▸ Data lines:
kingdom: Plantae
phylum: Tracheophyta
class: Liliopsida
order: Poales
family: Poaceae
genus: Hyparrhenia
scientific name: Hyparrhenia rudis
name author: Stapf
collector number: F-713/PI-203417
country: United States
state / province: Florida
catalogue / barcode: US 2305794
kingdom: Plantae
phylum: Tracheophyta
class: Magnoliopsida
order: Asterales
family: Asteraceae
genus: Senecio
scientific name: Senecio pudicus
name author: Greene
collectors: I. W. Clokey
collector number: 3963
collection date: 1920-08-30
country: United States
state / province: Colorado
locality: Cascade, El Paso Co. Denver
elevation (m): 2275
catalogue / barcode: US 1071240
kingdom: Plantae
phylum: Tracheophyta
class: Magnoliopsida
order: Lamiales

▸ Exercise instructions: Rewrite all of the material above, changing every "collector number" to "collection number" and leaving everything else the same.

▸ Written solution:
kingdom: Plantae
phylum: Tracheophyta
class: Liliopsida
order: Poales
family: Poaceae
genus: Hyparrhenia
scientific name: Hyparrhenia rudis
name author: Stapf
collection number: F-713/PI-203417
country: United States
state / province: Florida
catalogue / barcode: US 2305794
kingdom: Plantae
phylum: Tracheophyta
class: Magnoliopsida
order: Asterales
family: Asteraceae
genus: Senecio
scientific name: Senecio pudicus
name author: Greene
collectors: I. W. Clokey
collection number: 3963
collection date: 1920-08-30
country: United States
state / province: Colorado
locality: Cascade, El Paso Co. Denver
elevation (m): 2275
catalogue / barcode: US 1071240
kingdom: Plantae
phylum: Tracheophyta
class: Magnoliopsida
order: Lamiales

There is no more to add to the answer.